Tags :  Roman noir Polar politique Polar militant Crime organisé Corruption Quidam Paris Années 1970 Moins de 250 pages

Edition originale

Un avis personnel...

Publié le : 05 avril 2009

Dans le Paris du début des années soixante-dix, Philippe Dubay demande l'aide de son ami et néanmoins employé en tant que garde du corps, Xavier Maupin. Jeune député, Philippe a besoin d'un alibi. Il vient de tuer Serrano, un promoteur véreux avec qui il était plus ou moins en affaire, et en a profité pour lui voler son "livre de bord", sorte de journal intime dans lequel il relatait tous les détails de ses opérations souterraines de corruption. Il y a là de quoi faire tomber une bonne partie du gouvernement en place. Ils sont nombreux et de tous bords ceux qui n'ont aucun intérêt à voir s'étaler au grand jour les pages de ce journal…
Les soupçons se portent cependant sur Philippe, et Valérie, la fille de Serrano, en bonne sicilienne, tente de venger son père. Xavier sauve son patron, mais le lendemain, sans savoir d'où le coup est venu, il le retrouve deux balles dans la tête. Désormais détenteur du carnet maudit, il va tenter de tirer son épingle du jeu tout en vengeant son ami…

En suivant le personnage de Xavier Maupin, Raf Vallet nous propose une belle descente dans les milieux du pouvoir à l'aube des années soixante-dix, sous le règne de Georges Pompidou.
Maupin et Dubay se sont connus au cours de la guerre d'Algérie. Le premier a sauvé la vie du second et une amitié solide, celle de frères d'armes, lie les deux hommes. Dubay a été du côté des putschistes en 1961. Le premier a gardé de cette époque l'intransigeance idéologique de l'O.A.S., le second un carnet d'adresses bien rempli qui lui permet de naviguer aujourd'hui dans les allées du pouvoir.
Maupin est un personnage extrêmement froid, sans plus aucun état d'âme. S'il a "cru", à un moment de sa vie, il n'en est plus rien aujourd'hui. Tout en étant un des rouages du système en sa qualité d'employé des basses œuvres de son député marron, il ne lui reconnaît aucune légitimité. Pour lui, écœuré, il ne s'agit que « d'hommes qui sont devenus des gangsters, des trafiquants et des escrocs, qui pillent le pays. »

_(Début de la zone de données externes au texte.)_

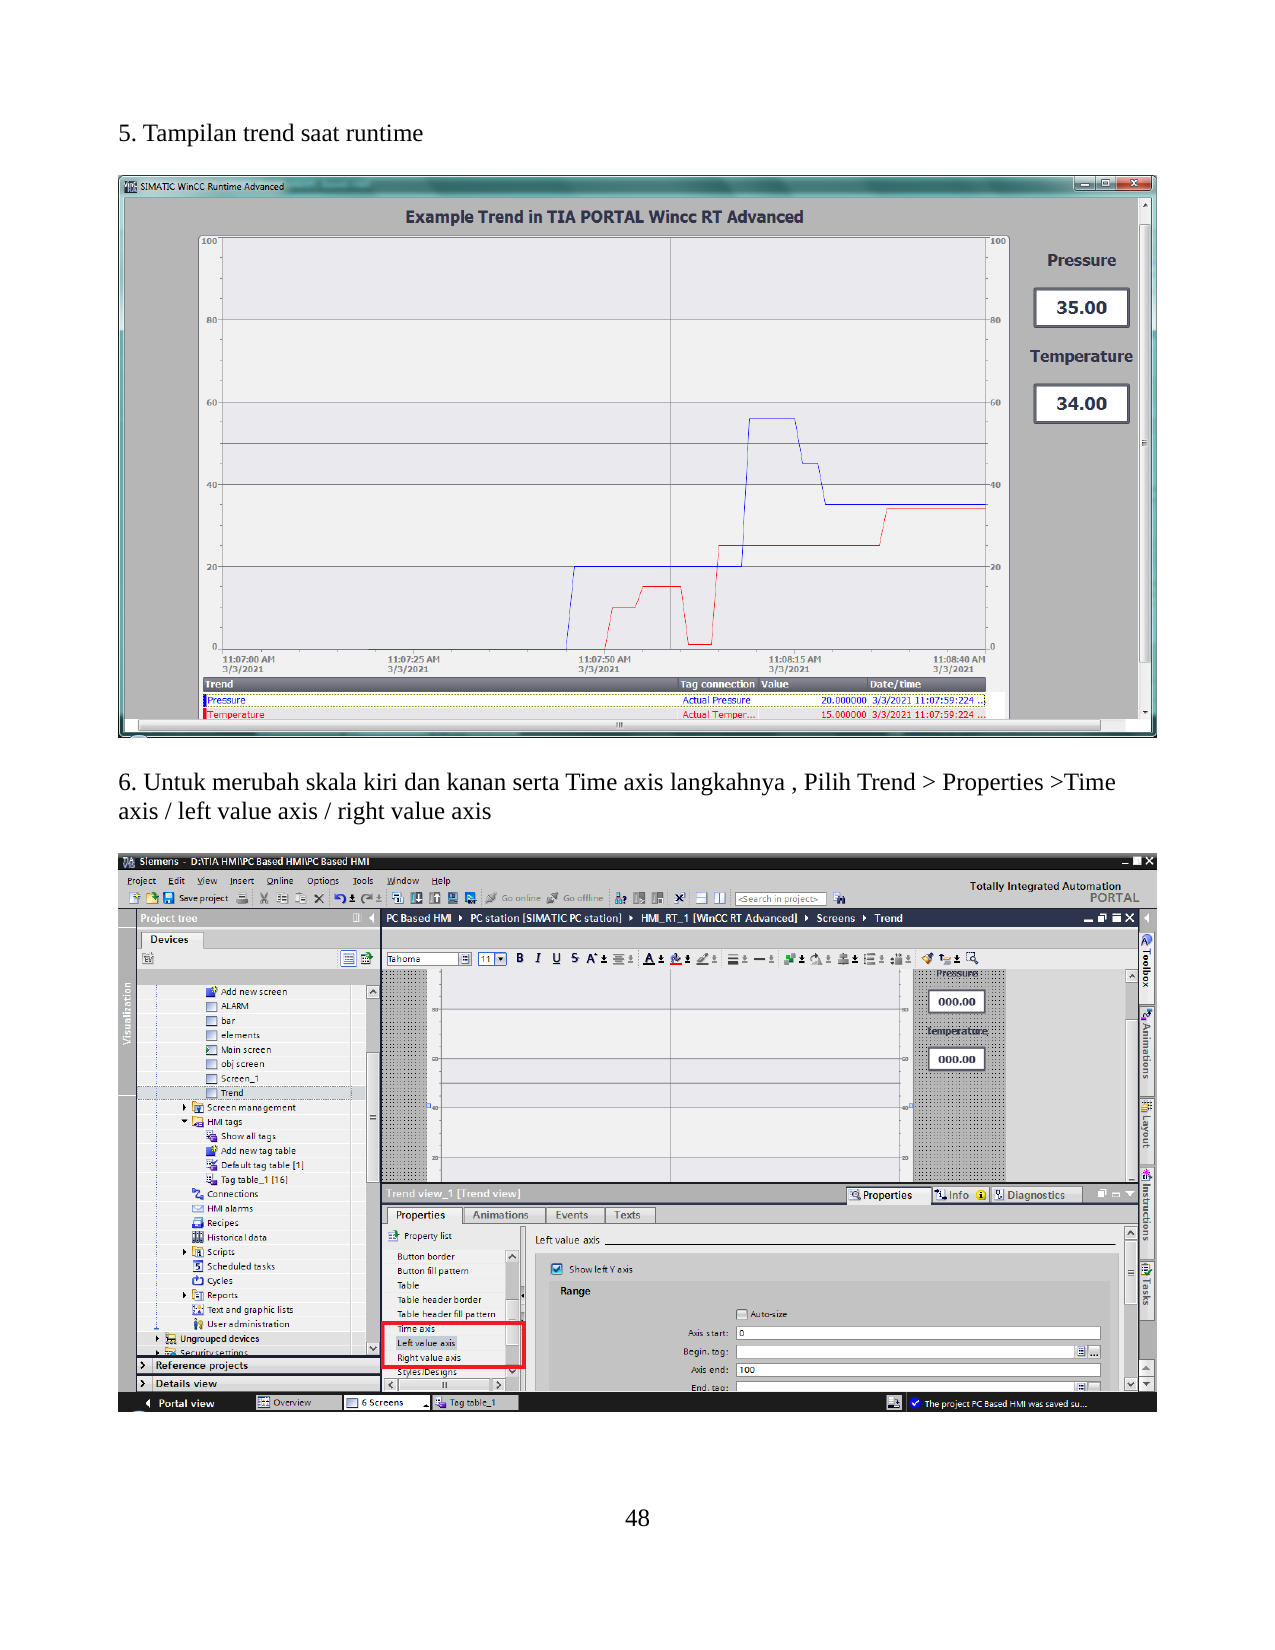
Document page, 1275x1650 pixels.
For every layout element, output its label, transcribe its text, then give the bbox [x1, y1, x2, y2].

text 5. Tampilan trend saat runtime [118, 118, 1157, 147]
picture [118, 853, 1157, 1412]
text 6. Untuk merubah skala kiri dan kanan serta Time axis langkahnya , Pilih Trend > Properties >Time axis / left value axis / right value axis [118, 767, 1157, 824]
picture [118, 175, 1157, 739]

Raf Vallet fait le portrait cinglant et désabusé de l'affairisme politique des années Pompidou. La corruption est partout, voire la collusion avec la mafia. Pas un, à la tête de l'État, qui n'échappe à la règle. Quant au cynisme, il règne en maître absolu :

— Je ne crois pas que tu aies compris ton époque, Xav. Tu es honnête comme l'étaient nos pères ou plutôt nos grands-pères. Ça ne correspond plus à rien. Qu'est-ce que ça peut te foutre qu'un ministre ou un directeur de cabinet s'engraisse ? Qu'est-ce que ça change à l'économie dans son ensemble ? L'essentiel est qu'on construise, qu'on produise, qu'on donne au public ce qu'il désire, à bouffer, à boire, à baiser, à rouler en voiture. Va dans la rue et dit au premier venu : le Président de la République croque des millions. Il te répondra : laissez, mon vieux, il fait comme les autres. Ou bien : j'aimerais bien en faire autant. Mais tu ne le feras pas grimper sur une barricade. Supprime le tiercé ou rationne l'essence, tu as une révolution.

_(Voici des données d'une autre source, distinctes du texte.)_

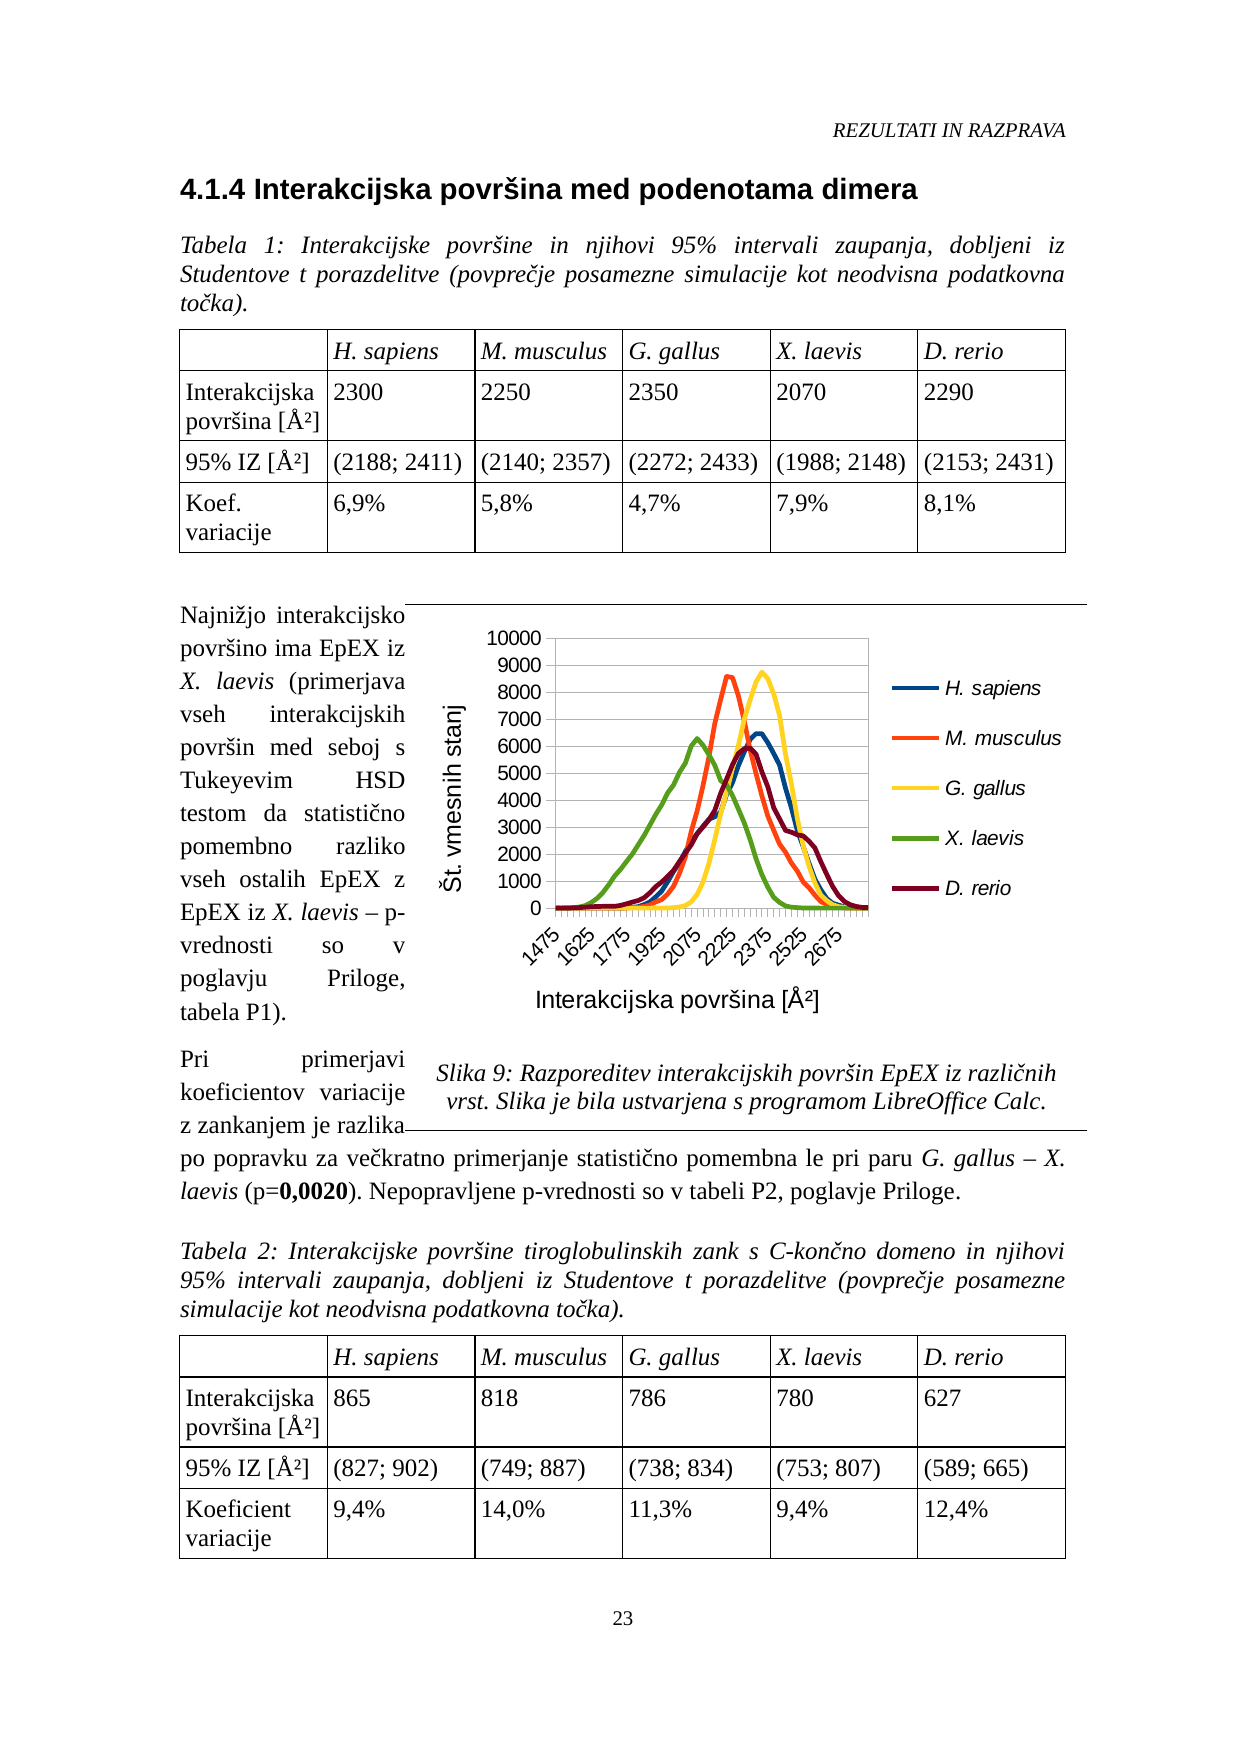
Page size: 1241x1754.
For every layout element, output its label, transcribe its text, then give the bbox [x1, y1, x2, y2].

table_cell 2350 [623, 371, 770, 440]
table_cell 865 [328, 1378, 474, 1446]
table_cell (2188; 2411) [328, 441, 474, 482]
table_header M. musculus [476, 1336, 622, 1376]
table_header D. rerio [918, 1336, 1065, 1376]
table_header X. laevis [771, 330, 917, 370]
text Tabela 1: Interakcijske površine in njihovi 95% intervali zaupanja, dobljeni iz Studentove t porazdelitve (povprečje posamezne simulacije kot neodvisna podatkovna točka). [180, 230, 1066, 317]
table_header [180, 1336, 327, 1376]
table_cell 95% IZ [Å²] [180, 1448, 327, 1488]
subtitle Interakcijska površina med podenotama dimera [180, 172, 1066, 205]
table_cell 786 [623, 1378, 770, 1446]
table_cell (749; 887) [476, 1448, 622, 1488]
table_cell (2153; 2431) [918, 441, 1065, 482]
table_header M. musculus [476, 330, 622, 370]
table_cell 14,0% [476, 1489, 622, 1558]
table_cell (2140; 2357) [476, 441, 622, 482]
table_cell Koef. variacije [180, 483, 327, 552]
table_cell 12,4% [918, 1489, 1065, 1558]
table_cell Interakcijska površina [Å²] [180, 371, 327, 440]
table_cell Interakcijska površina [Å²] [180, 1378, 327, 1446]
table_cell (589; 665) [918, 1448, 1065, 1488]
table_cell 9,4% [328, 1489, 474, 1558]
text Slika 9: Razporeditev interakcijskih površin EpEX iz različnih vrst. Slika je bila ustvarjena s programom LibreOffice Calc. [414, 1058, 1078, 1115]
table_cell Koeficient variacije [180, 1489, 327, 1558]
table_header H. sapiens [328, 1336, 474, 1376]
table_cell (827; 902) [328, 1448, 474, 1488]
table_cell (1988; 2148) [771, 441, 917, 482]
table_cell 9,4% [771, 1489, 917, 1558]
table_header [180, 330, 327, 370]
table_cell 5,8% [476, 483, 622, 552]
table_cell 95% IZ [Å²] [180, 441, 327, 482]
table_cell 627 [918, 1378, 1065, 1446]
table_cell (2272; 2433) [623, 441, 770, 482]
table_cell 780 [771, 1378, 917, 1446]
text Pri primerjavi koeficientov variacije z zankanjem je razlika po popravku za večkratno primerjanje statistično pomembna le pri paru G. gallus – X. laevis (p=0,0020). Nepopravljene p-vrednosti so v tabeli P2, poglavje Priloge. [180, 1044, 1066, 1205]
table_header G. gallus [623, 330, 770, 370]
table_cell 4,7% [623, 483, 770, 552]
table_cell 2300 [328, 371, 474, 440]
table_cell 2070 [771, 371, 917, 440]
table_cell 8,1% [918, 483, 1065, 552]
table_header H. sapiens [328, 330, 474, 370]
table_header X. laevis [771, 1336, 917, 1376]
table_cell 2290 [918, 371, 1065, 440]
table_cell 6,9% [328, 483, 474, 552]
table_header D. rerio [918, 330, 1065, 370]
text Najnižjo interakcijsko površino ima EpEX iz X. laevis (primerjava vseh interakcijskih površin med seboj s Tukeyevim HSD testom da statistično pomembno razliko vseh ostalih EpEX z EpEX iz X. laevis – p-vrednosti so v poglavju Priloge, tabela P1). [180, 600, 1087, 1130]
table_cell 2250 [476, 371, 622, 440]
table_cell (738; 834) [623, 1448, 770, 1488]
table_cell (753; 807) [771, 1448, 917, 1488]
table_cell 818 [476, 1378, 622, 1446]
table_header G. gallus [623, 1336, 770, 1376]
text Tabela 2: Interakcijske površine tiroglobulinskih zank s C-končno domeno in njihovi 95% intervali zaupanja, dobljeni iz Studentove t porazdelitve (povprečje posamezne simulacije kot neodvisna podatkovna točka). [180, 1236, 1066, 1323]
table_cell 7,9% [771, 483, 917, 552]
table_cell 11,3% [623, 1489, 770, 1558]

Une analyse qui, quasiment quarante années plus tard, est toujours d'actualité…

Mort d'un Pourri, comme son narrateur, est un roman sans passion, tout en froide retenue. Pourtant, il n'y a aucune pause dans le récit, pas de chapitres. Tout est écrit — décrit — dans un souffle, comme une machine infernale lancée à pleine vitesse, telle ce système qu'il dénonce, appelé à rencontrer, un jour ou l'autre, un mur.
On peut reprocher, à cet effet, l'illogisme du final qui offre à Maupin un happy end digne du cinéma américain, mais qui n'a rien pour coller à la réalité du reste du roman. Une broutille…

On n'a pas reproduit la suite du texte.